[Record excerpts Boundary: Start]

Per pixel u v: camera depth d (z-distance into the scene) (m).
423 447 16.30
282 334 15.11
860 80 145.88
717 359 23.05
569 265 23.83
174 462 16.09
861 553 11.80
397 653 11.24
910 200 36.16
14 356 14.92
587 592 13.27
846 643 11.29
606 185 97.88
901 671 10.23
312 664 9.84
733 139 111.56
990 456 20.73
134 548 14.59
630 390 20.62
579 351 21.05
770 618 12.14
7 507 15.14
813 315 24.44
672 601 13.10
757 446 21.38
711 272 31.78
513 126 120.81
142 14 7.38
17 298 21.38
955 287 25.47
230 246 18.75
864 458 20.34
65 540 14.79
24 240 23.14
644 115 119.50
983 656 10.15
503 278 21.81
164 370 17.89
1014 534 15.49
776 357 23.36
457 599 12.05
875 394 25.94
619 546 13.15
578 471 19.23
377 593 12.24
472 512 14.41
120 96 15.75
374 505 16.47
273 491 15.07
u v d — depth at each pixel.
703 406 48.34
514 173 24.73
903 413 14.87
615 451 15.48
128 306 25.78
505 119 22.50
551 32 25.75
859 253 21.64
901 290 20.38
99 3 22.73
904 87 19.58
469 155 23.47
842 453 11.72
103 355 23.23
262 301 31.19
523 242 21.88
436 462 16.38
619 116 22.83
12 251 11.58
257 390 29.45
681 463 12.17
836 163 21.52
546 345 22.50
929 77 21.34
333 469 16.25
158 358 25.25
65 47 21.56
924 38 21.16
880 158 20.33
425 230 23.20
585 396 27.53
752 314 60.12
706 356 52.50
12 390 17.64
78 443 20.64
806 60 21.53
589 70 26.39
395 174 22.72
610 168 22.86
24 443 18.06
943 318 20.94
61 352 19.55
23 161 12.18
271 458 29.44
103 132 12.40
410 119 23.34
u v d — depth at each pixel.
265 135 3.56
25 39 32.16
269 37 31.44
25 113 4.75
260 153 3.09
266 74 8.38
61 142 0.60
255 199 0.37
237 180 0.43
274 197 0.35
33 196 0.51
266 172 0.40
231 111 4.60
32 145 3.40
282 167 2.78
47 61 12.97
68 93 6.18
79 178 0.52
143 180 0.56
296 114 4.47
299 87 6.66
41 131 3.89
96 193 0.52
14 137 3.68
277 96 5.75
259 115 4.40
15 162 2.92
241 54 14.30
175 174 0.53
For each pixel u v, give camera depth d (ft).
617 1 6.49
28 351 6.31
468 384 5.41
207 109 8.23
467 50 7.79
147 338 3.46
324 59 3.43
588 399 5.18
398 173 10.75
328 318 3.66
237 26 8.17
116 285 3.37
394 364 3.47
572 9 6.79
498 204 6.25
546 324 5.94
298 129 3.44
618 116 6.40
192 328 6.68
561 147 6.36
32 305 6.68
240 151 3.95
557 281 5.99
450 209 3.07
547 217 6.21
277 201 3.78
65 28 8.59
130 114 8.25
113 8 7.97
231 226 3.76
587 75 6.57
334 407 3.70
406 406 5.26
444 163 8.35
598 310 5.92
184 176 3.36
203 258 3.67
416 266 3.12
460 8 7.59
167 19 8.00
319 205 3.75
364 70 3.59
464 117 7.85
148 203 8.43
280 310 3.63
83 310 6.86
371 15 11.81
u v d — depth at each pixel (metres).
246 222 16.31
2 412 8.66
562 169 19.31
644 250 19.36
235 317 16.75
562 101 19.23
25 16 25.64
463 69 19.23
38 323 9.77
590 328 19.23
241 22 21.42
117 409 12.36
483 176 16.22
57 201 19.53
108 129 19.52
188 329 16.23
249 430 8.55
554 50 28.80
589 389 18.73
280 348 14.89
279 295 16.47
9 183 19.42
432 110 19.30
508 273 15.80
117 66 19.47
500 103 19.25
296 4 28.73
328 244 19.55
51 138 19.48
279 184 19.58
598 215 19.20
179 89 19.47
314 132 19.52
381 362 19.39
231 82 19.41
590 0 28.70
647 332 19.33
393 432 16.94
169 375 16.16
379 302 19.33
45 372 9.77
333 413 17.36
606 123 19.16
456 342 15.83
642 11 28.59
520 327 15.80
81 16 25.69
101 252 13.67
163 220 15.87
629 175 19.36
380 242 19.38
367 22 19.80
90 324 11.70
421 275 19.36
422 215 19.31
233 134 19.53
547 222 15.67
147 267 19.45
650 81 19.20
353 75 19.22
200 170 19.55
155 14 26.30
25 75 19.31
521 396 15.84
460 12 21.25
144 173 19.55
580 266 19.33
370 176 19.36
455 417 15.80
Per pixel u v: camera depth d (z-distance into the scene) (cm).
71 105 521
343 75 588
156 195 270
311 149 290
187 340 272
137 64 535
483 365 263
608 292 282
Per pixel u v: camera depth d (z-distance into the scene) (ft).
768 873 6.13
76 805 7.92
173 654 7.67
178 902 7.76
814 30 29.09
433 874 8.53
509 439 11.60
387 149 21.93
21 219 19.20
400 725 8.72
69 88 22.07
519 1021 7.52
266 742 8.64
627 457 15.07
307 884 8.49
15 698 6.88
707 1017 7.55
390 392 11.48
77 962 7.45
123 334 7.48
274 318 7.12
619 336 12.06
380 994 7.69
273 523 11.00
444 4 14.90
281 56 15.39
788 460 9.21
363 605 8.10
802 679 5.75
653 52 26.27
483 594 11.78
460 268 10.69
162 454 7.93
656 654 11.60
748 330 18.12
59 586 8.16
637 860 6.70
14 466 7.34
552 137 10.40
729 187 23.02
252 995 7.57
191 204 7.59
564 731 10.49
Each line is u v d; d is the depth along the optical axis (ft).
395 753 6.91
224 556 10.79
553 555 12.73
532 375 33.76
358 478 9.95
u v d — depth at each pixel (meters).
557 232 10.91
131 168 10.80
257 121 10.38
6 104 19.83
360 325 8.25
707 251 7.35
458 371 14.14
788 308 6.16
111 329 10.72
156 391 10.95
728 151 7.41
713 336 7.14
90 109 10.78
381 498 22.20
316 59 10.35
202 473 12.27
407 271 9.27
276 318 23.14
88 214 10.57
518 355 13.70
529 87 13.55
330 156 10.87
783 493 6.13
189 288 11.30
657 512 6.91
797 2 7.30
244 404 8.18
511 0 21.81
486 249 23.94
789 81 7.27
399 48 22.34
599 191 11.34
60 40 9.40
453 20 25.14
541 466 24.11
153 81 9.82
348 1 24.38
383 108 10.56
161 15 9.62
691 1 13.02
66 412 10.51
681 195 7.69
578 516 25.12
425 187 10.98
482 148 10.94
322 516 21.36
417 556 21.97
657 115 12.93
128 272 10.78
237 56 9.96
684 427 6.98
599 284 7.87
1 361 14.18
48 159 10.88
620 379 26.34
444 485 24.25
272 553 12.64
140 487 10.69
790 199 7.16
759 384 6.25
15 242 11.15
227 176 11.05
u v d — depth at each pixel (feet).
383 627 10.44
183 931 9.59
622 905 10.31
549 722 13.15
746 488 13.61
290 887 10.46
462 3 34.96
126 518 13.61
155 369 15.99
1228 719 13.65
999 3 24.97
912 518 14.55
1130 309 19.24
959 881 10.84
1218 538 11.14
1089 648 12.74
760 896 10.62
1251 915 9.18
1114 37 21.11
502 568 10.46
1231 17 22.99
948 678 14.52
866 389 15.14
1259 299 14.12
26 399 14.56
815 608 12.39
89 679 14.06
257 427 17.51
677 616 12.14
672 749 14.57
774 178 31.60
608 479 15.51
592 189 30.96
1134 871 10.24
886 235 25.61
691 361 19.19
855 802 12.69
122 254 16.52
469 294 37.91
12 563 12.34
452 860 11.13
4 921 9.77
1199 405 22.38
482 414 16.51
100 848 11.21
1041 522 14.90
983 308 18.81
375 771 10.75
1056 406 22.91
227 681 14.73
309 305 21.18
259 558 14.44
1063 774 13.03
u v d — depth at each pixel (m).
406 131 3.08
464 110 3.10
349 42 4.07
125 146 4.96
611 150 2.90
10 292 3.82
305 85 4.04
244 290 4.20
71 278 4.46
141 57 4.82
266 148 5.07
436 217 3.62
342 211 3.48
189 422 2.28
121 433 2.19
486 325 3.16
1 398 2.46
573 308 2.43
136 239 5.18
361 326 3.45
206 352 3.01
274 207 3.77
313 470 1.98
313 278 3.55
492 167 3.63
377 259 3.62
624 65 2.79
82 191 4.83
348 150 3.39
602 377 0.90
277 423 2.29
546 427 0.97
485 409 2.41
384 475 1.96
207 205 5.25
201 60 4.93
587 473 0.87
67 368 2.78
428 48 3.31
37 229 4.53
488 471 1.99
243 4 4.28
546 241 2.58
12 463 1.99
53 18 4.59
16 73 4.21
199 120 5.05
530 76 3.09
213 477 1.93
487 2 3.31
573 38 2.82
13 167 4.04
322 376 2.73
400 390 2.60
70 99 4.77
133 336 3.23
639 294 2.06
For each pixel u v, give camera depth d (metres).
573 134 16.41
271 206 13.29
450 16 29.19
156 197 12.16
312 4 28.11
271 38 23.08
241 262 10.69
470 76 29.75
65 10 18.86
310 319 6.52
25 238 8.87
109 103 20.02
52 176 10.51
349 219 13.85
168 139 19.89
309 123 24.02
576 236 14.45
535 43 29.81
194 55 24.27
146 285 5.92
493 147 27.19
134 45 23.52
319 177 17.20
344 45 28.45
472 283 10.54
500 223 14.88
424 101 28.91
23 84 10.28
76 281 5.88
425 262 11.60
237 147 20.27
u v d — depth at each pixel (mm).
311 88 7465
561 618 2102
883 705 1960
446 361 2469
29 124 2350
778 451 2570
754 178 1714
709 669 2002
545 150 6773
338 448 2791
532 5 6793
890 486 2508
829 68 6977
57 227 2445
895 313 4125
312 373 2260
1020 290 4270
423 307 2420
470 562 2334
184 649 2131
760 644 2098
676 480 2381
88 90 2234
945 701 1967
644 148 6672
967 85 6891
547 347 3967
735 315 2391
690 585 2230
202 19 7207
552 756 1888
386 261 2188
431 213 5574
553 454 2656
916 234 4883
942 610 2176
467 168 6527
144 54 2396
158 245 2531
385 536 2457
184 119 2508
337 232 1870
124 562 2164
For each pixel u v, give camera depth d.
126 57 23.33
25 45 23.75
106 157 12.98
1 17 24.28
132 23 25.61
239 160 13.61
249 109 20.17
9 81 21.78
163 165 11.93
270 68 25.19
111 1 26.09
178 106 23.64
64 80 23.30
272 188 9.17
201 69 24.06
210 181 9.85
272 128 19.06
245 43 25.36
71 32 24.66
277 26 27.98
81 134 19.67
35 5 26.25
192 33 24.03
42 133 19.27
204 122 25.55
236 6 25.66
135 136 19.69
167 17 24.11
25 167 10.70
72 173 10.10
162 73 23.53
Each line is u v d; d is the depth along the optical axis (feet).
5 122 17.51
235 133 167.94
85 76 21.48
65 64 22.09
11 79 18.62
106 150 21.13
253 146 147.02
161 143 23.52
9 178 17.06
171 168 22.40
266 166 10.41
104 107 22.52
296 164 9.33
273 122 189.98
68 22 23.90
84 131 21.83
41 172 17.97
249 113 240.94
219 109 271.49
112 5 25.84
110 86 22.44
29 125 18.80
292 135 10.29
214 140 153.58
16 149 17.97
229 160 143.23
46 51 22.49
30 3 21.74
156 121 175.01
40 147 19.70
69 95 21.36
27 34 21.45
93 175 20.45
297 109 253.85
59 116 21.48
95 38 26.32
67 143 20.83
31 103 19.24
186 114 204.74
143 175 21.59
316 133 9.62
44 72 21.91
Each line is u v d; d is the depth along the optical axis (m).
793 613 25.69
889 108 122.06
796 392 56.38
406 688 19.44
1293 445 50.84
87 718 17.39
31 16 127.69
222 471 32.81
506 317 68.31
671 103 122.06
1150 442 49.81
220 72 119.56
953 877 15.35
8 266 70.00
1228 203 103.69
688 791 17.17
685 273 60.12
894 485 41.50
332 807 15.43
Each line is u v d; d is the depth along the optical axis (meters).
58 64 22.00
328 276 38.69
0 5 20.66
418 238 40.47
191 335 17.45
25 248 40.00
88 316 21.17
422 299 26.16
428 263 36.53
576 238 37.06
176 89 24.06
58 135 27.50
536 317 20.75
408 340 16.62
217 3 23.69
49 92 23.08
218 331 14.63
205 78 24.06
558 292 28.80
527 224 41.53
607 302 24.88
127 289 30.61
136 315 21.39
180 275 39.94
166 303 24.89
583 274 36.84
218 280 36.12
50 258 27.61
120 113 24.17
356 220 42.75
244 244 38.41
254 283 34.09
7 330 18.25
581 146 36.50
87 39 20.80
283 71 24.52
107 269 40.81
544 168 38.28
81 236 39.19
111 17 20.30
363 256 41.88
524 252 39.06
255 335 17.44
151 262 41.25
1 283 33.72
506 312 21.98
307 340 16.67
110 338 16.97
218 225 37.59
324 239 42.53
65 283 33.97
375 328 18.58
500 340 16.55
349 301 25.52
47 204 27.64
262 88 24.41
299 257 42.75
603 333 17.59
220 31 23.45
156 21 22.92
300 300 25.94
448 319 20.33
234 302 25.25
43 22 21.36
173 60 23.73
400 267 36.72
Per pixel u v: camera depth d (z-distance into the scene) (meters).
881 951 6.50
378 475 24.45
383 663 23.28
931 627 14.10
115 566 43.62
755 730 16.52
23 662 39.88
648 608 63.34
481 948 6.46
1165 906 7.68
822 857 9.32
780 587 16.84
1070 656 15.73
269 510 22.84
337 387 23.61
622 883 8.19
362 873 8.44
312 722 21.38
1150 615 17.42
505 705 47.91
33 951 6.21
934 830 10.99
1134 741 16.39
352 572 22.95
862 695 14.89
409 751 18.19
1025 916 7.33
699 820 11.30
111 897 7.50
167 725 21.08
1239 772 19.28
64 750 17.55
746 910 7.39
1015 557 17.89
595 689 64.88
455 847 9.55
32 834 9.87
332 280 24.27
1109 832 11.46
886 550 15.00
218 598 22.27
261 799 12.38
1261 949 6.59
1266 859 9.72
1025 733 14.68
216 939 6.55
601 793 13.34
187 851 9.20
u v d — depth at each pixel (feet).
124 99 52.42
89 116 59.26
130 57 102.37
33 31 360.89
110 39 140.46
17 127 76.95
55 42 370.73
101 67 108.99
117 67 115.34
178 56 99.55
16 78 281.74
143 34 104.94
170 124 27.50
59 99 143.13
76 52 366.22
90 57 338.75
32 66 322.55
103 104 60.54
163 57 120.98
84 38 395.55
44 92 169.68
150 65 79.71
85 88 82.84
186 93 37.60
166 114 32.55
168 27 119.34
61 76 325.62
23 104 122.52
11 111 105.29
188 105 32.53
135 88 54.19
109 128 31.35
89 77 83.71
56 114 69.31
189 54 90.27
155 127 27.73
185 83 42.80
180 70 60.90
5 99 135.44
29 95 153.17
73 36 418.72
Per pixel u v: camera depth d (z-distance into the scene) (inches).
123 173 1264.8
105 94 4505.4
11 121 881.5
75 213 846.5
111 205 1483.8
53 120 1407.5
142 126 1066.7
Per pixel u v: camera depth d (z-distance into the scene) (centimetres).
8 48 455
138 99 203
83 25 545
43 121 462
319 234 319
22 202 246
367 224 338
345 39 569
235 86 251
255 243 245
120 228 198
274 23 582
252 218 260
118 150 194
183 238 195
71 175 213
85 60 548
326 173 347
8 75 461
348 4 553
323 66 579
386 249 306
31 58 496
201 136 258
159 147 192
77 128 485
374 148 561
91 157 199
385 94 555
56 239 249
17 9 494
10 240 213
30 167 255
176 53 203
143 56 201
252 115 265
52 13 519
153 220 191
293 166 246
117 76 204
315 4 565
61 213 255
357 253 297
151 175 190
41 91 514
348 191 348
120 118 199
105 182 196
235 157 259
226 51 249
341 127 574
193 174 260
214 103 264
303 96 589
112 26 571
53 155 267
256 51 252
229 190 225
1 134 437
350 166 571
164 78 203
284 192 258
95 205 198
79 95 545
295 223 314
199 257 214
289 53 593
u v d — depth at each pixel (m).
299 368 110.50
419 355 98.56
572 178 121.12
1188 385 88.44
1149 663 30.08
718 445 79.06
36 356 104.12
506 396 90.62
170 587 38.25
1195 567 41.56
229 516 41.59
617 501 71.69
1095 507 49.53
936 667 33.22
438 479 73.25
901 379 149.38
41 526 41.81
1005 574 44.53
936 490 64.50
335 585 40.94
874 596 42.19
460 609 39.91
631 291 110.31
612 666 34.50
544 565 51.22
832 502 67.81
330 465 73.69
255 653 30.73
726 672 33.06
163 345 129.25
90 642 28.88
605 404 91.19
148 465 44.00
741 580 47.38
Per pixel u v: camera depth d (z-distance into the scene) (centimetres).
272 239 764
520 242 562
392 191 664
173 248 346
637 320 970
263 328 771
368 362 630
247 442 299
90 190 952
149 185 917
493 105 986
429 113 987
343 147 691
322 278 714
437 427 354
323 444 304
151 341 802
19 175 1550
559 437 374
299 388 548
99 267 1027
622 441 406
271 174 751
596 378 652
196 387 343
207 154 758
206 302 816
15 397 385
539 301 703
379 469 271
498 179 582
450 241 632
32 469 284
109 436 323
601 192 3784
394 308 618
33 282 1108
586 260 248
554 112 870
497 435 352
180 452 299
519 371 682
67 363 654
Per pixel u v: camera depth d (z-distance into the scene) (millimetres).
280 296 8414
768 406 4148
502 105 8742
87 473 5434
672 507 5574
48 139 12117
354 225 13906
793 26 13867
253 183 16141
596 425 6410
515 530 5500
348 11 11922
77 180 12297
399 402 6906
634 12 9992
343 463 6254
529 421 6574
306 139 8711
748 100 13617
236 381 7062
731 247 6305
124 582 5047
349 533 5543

[Record excerpts Boundary: End]

Problem statement:
Quote, with nothing altered, all lines from the start of the entries to the line that carries "619 546 13.15", inclusive.

Written answer:
Per pixel u v: camera depth d (z-distance into the scene) (m).
423 447 16.30
282 334 15.11
860 80 145.88
717 359 23.05
569 265 23.83
174 462 16.09
861 553 11.80
397 653 11.24
910 200 36.16
14 356 14.92
587 592 13.27
846 643 11.29
606 185 97.88
901 671 10.23
312 664 9.84
733 139 111.56
990 456 20.73
134 548 14.59
630 390 20.62
579 351 21.05
770 618 12.14
7 507 15.14
813 315 24.44
672 601 13.10
757 446 21.38
711 272 31.78
513 126 120.81
142 14 7.38
17 298 21.38
955 287 25.47
230 246 18.75
864 458 20.34
65 540 14.79
24 240 23.14
644 115 119.50
983 656 10.15
503 278 21.81
164 370 17.89
1014 534 15.49
776 357 23.36
457 599 12.05
875 394 25.94
619 546 13.15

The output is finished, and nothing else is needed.